● YOUR TASK: Retrieve each line that contains the word "available" from the entries below.

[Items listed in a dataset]
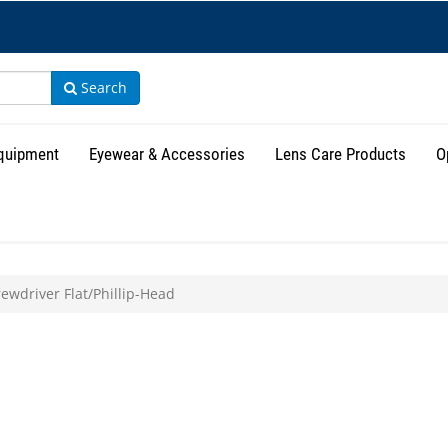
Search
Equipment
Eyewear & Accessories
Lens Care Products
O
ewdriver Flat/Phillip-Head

---

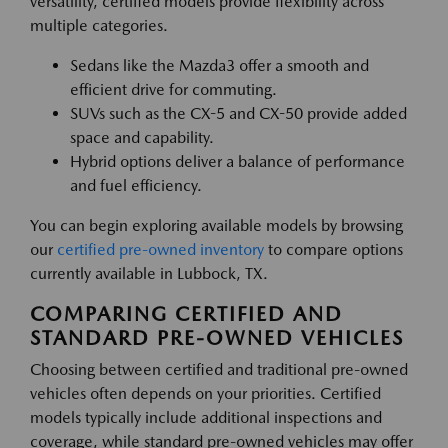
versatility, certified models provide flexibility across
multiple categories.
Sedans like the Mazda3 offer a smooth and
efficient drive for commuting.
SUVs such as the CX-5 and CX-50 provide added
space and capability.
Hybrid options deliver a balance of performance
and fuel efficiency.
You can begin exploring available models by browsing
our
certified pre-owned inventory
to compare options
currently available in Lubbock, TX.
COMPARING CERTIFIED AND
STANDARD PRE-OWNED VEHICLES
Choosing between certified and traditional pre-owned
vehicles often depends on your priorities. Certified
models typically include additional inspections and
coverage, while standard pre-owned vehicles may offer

● ANSWER TO THIS TASK:
You can begin exploring available models by browsing
currently available in Lubbock, TX.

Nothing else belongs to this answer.